_SELECTED EXCERPT_.

In the context of the leadership of design, there are still substantial hurdles to extend the reach of design beyond its traditional role in product development to ultimately influence organisational culture. Within traditional development projects, design has been focussed upon time dependent, solution focussed, tangible project outcomes. Such instances may result in innovative and creative solutions but these activities may fall short of connecting with organisational cultural change. Without continued organisational support, the utilisation, implementation and ultimately effectiveness of design are limited (Topalian, 2002). The disconnect between disciplines, in particular design and dominant business disciplines such as marketing, is a barrier to integration of design into business culture (Drews, 2009; Bessant, et al, 2005; Beverland, 2005; Filson & Lewis, 2000) thus there is a clear need for the entire organisation to resonate with designerly ways of thinking (Dunne & Martin, 2006; Martin, 2009; Lockwood 2009) if they are to maximise benefits.
Although there are increasing calls for organisations to become design driven (and ultimately design led) (see Jenkins (2009) for example) through engagement with concepts such as design thinking, design-driven innovation, and designerly doing (Brown, 2009; Verganti, 2009; Neumeier, 2008; Fraser, 2006), organisational culture often remains resistant to such change. There is little guidance for organisations in how to adopt a more designerly approach in specific sectoral contexts - particularly challenging when this is an alien culture to how they operate. Leadership of design in such situations is fraught with danger. There is a need for sector specific understanding of design adoption across a range of different contexts (Collins, 2010) to ensure that research is relevant to the needs of specific industry. Where organisations have adopted designerly approaches, the lack of guidance with regard to how to navigate and lead such change through design has resulted in an ad hoc adoption of design thinking and design-driven innovation perspectives.

_WHAT YOU WILL DO_.
1. Please say whether each statement agrees with the passage on design leadership, answering yes or no and quoting the words that decide it. (a) In traditional development projects, design has focused on intangible outcomes. (b) Organizational culture often resists the change toward becoming design driven. (c) Organizations have plenty of guidance on adopting a more designerly approach in specific sectors.
2. In the paragraph of the passage on design leadership that begins "Although there are increasing calls," list every cited source with its year.

_PROVIDED MATERIAL_.

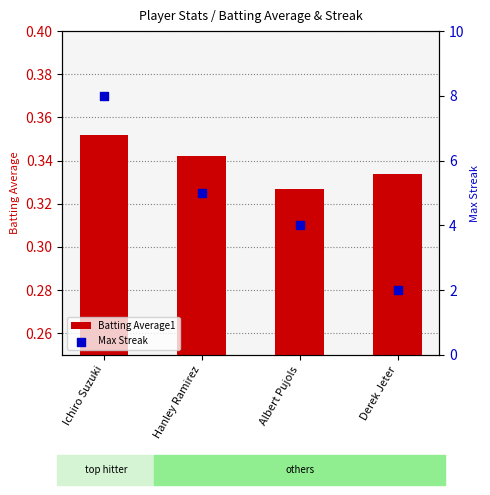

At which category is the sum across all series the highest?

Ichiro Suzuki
* * *
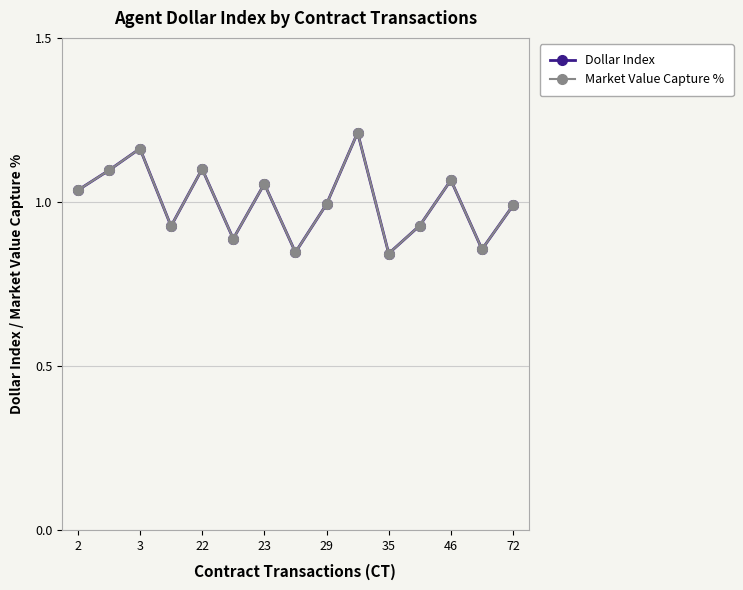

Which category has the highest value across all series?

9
==
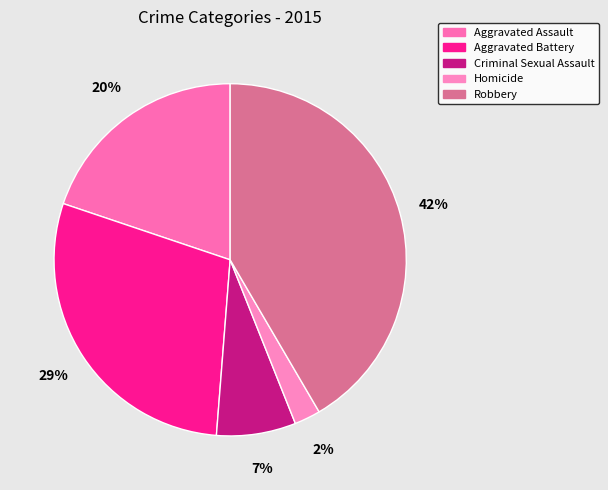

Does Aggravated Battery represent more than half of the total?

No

_SOLUTIONS TO EACH TASK_.
1.
(a) No: "design has been focussed upon time dependent, solution focussed, tangible project outcomes"
(b) Yes: "organisational culture often remains resistant to such change"
(c) No: "There is little guidance for organisations in how to adopt a more designerly approach in specific sectoral contexts"

2. Jenkins (2009); Brown (2009); Verganti (2009); Neumeier (2008); Fraser (2006); Collins (2010)